Etwa 10.000 Neugeborene kommen jährlich in Deutschland mit Alkoholschäden zur Welt.  Alkohol ist wie auch andere Drogen im Verlauf der gesamten Schwangerschaft ein extremes Zellgift (Zellteilungsgift), das die hirnorganische Entwicklung dauerhaft schädigt. „Junge Frauen trinken heute häufiger als früher, vor allem am Wochenende - und schon dieser hohe Alkoholkonsum in der ersten Zeit  einer womöglich noch gar nicht bemerkten Schwangerschaft hat enorme Auswirkungen. Es kommt eine große Zahl erwachsener Menschen mit FASD auf uns zu, die für ihr gesamtes Leben Unterstützung brauchen“, warnt Spohr.

Christian Schönfeld, Chef der Diakonie Sachsen, fordert daher neben einer klaren Verbesserung der Alkohol-Prävention schon in Schulen, endlich auch das Warnsymbol für Schwangere auf Wein-, Bier- und Spirituosenflaschen. „Und vor allem auch auf den von bei den Jugendlichen so beliebten Alcopop,  in denen der Alkohol durch Süße überdeckt wird. Schon 2008 hat die Suchtbeauftragte der Bundesregierung eine solches Warnsymbol gefordert - aber die Lobby hat es zu verhindern gewusst. Wann wird die Politik endlich aufwachen?“ Darüber hinaus setzt sich die Diakonie Sachsen dafür ein, dass Alkohol erst für Personen ab 18 Jahren zugänglich gemacht wird. Neben dem Warnsymbol für Schwangere kann auch dies auf alkoholischen Getränken gekennzeichnet werden, ebenso wie der Hinweis, dass unter Alkoholeinfluss kein Fahrzeug bewegt werden soll.

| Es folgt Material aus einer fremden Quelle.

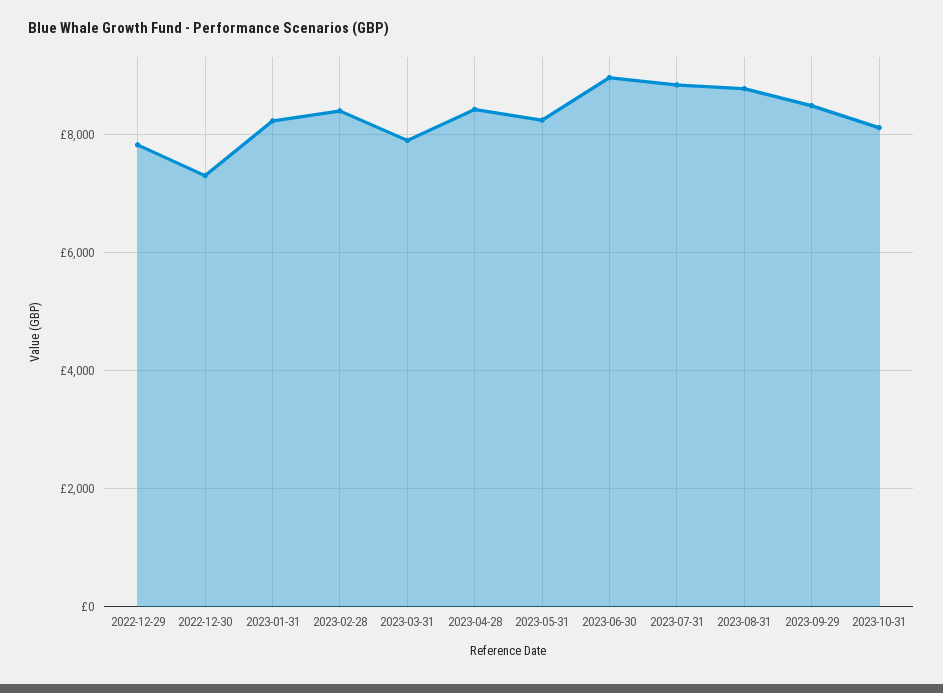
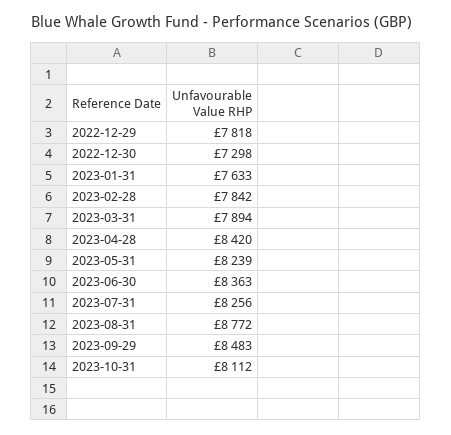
  {
    "2022-12-29": 7818,
    "2022-12-30": 7298,
-   "2023-01-31": 8200,
+   "2023-01-31": 7633,
-   "2023-02-28": 8400,
+   "2023-02-28": 7842,
    "2023-03-31": 7894,
    "2023-04-28": 8420,
    "2023-05-31": 8239,
-   "2023-06-30": 9000,
+   "2023-06-30": 8363,
-   "2023-07-31": 8800,
+   "2023-07-31": 8256,
    "2023-08-31": 8772,
    "2023-09-29": 8483,
    "2023-10-31": 8112
  }

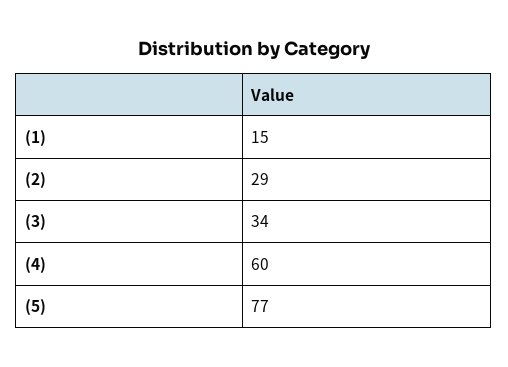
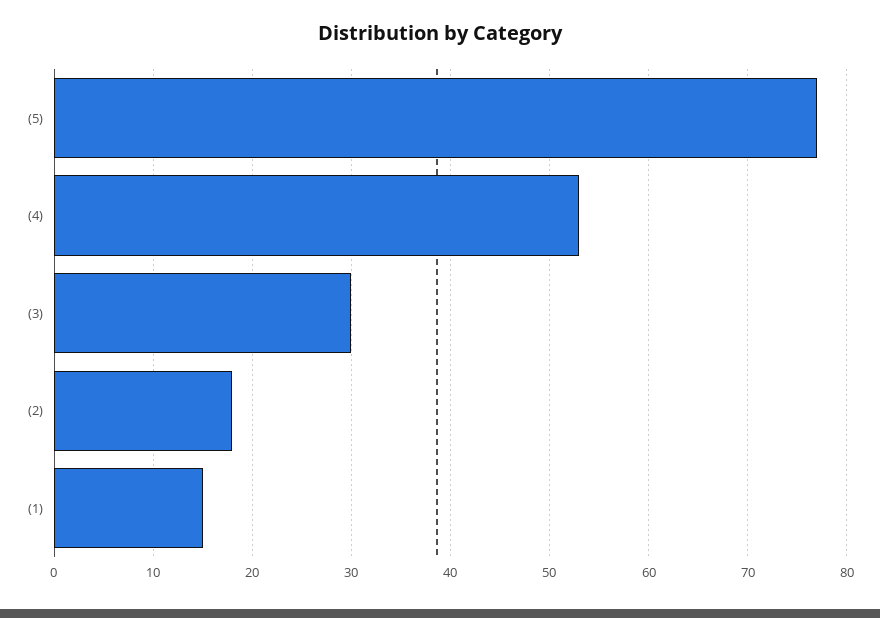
  {
    "(1)": 15,
-   "(2)": 29,
+   "(2)": 18,
-   "(3)": 34,
+   "(3)": 30,
-   "(4)": 60,
+   "(4)": 53,
    "(5)": 77
  }

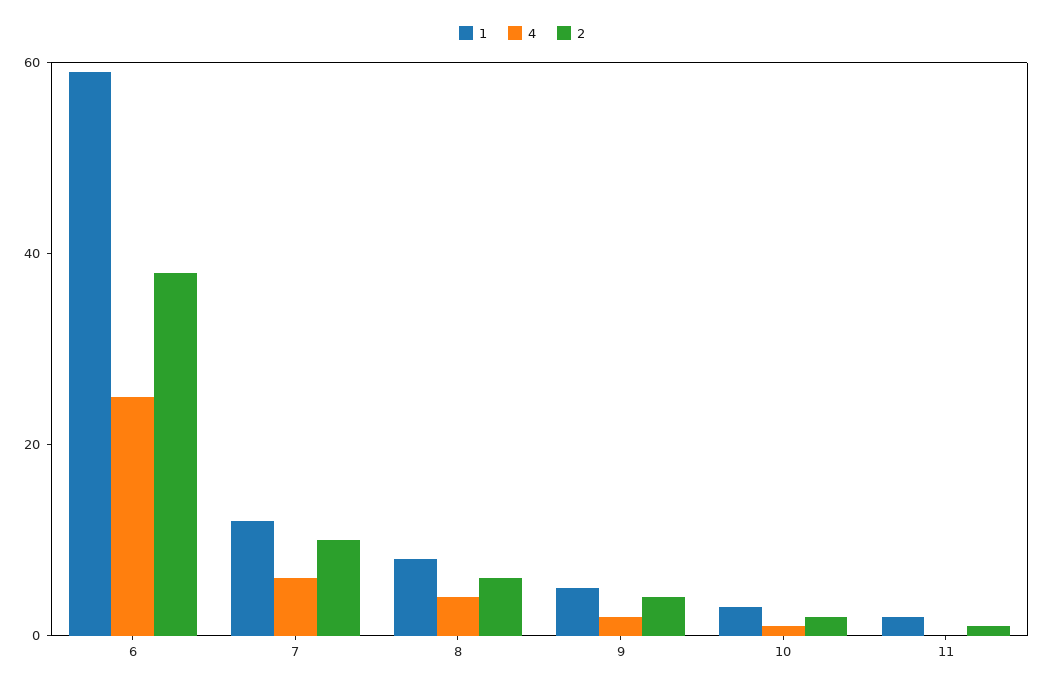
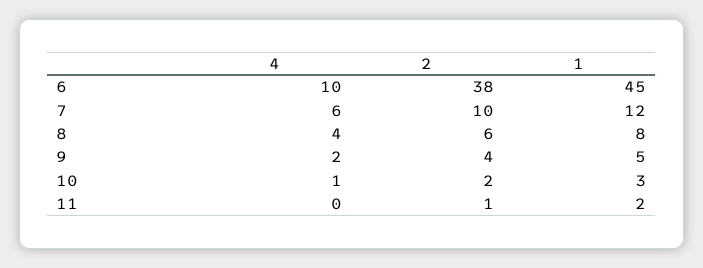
  {
    "1": {
-     "6": 60,
+     "6": 45,
      "7": 12,
      "8": 8,
      "9": 5,
      "10": 3,
      "11": 2
    },
    "4": {
-     "6": 25,
+     "6": 10,
      "7": 6,
      "8": 4,
      "9": 2,
      "10": 1,
      "11": 0
    },
    "2": {
      "6": 38,
      "7": 10,
      "8": 6,
      "9": 4,
      "10": 2,
      "11": 1
    }
  }

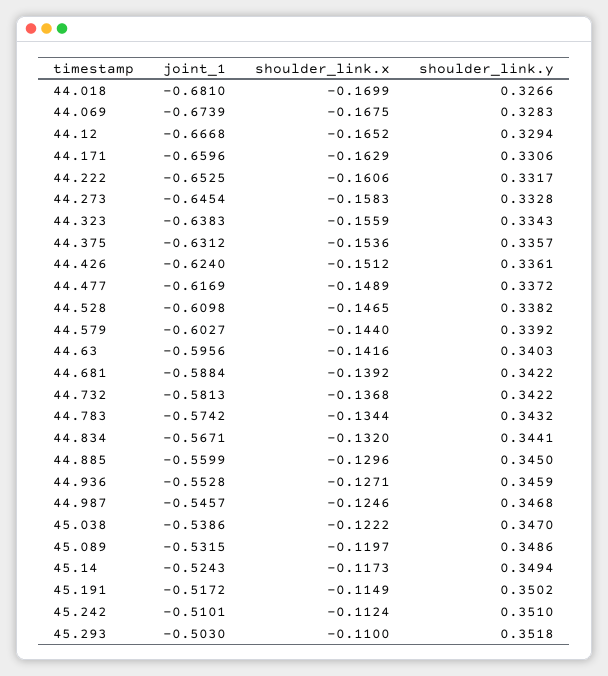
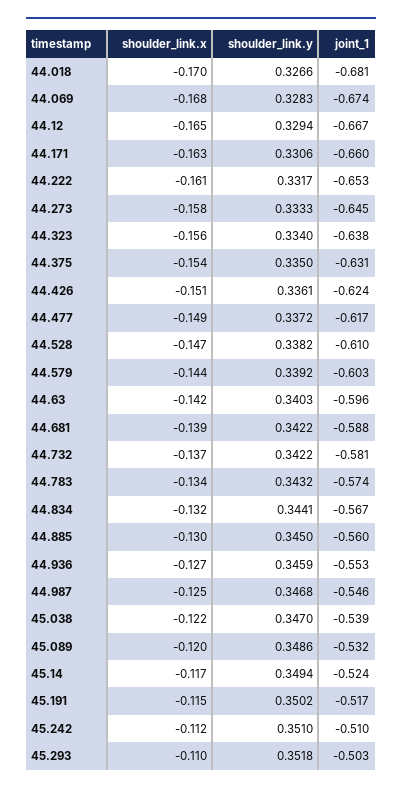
  {
    "joint_1": {
      "44.018": -0.681,
      "44.069": -0.6739,
      "44.12": -0.6668,
      "44.171": -0.6596,
      "44.222": -0.6525,
      "44.273": -0.6454,
      "44.323": -0.6383,
      "44.375": -0.6312,
      "44.426": -0.624,
      "44.477": -0.6169,
      "44.528": -0.6098,
      "44.579": -0.6027,
      "44.63": -0.5956,
      "44.681": -0.5884,
      "44.732": -0.5813,
      "44.783": -0.5742,
      "44.834": -0.5671,
      "44.885": -0.5599,
      "44.936": -0.5528,
      "44.987": -0.5457,
      "45.038": -0.5386,
      "45.089": -0.5315,
      "45.14": -0.5243,
      "45.191": -0.5172,
      "45.242": -0.5101,
      "45.293": -0.503
    },
    "shoulder_link.x": {
      "44.018": -0.1699,
      "44.069": -0.1675,
      "44.12": -0.1652,
      "44.171": -0.1629,
      "44.222": -0.1606,
      "44.273": -0.1583,
      "44.323": -0.1559,
      "44.375": -0.1536,
      "44.426": -0.1512,
      "44.477": -0.1489,
      "44.528": -0.1465,
      "44.579": -0.144,
      "44.63": -0.1416,
      "44.681": -0.1392,
      "44.732": -0.1368,
      "44.783": -0.1344,
      "44.834": -0.132,
      "44.885": -0.1296,
      "44.936": -0.1271,
      "44.987": -0.1246,
      "45.038": -0.1222,
      "45.089": -0.1197,
      "45.14": -0.1173,
      "45.191": -0.1149,
      "45.242": -0.1124,
      "45.293": -0.11
    },
    "shoulder_link.y": {
      "44.018": 0.3266,
      "44.069": 0.3283,
      "44.12": 0.3294,
      "44.171": 0.3306,
      "44.222": 0.3317,
-     "44.273": 0.3328,
+     "44.273": 0.3333,
-     "44.323": 0.3343,
+     "44.323": 0.334,
-     "44.375": 0.3357,
+     "44.375": 0.335,
      "44.426": 0.3361,
      "44.477": 0.3372,
      "44.528": 0.3382,
      "44.579": 0.3392,
      "44.63": 0.3403,
      "44.681": 0.3422,
      "44.732": 0.3422,
      "44.783": 0.3432,
      "44.834": 0.3441,
      "44.885": 0.345,
      "44.936": 0.3459,
      "44.987": 0.3468,
      "45.038": 0.347,
      "45.089": 0.3486,
      "45.14": 0.3494,
      "45.191": 0.3502,
      "45.242": 0.351,
      "45.293": 0.3518
    }
  }

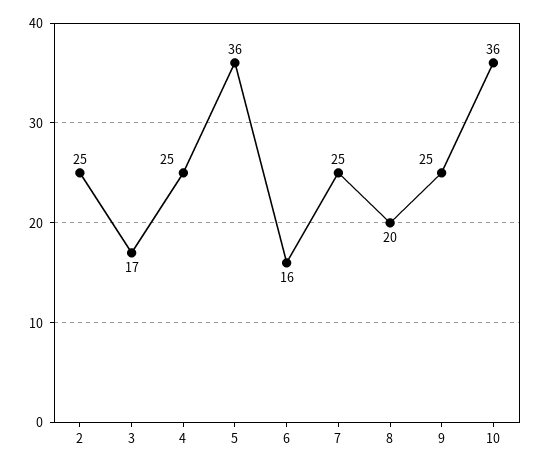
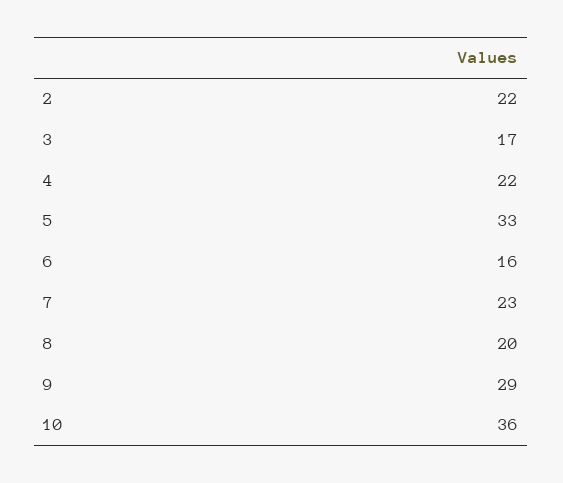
  {
-   "2": 25,
+   "2": 22,
    "3": 17,
-   "4": 25,
+   "4": 22,
-   "5": 36,
+   "5": 33,
    "6": 16,
-   "7": 25,
+   "7": 23,
    "8": 20,
-   "9": 25,
+   "9": 29,
    "10": 36
  }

Insgesamt gab der Fachtag einen beeindruckenden und nachhaltigen Einblick in ein Krankheitsbild, bei dem ungeborenes Leben so schwer und lebenslänglich beeinträchtigt wird, dass endlich auch die Politik aufwachen und das nach wie vor gesellschaftlich hoch anerkannte Thema Alkohol hinterfragen muss.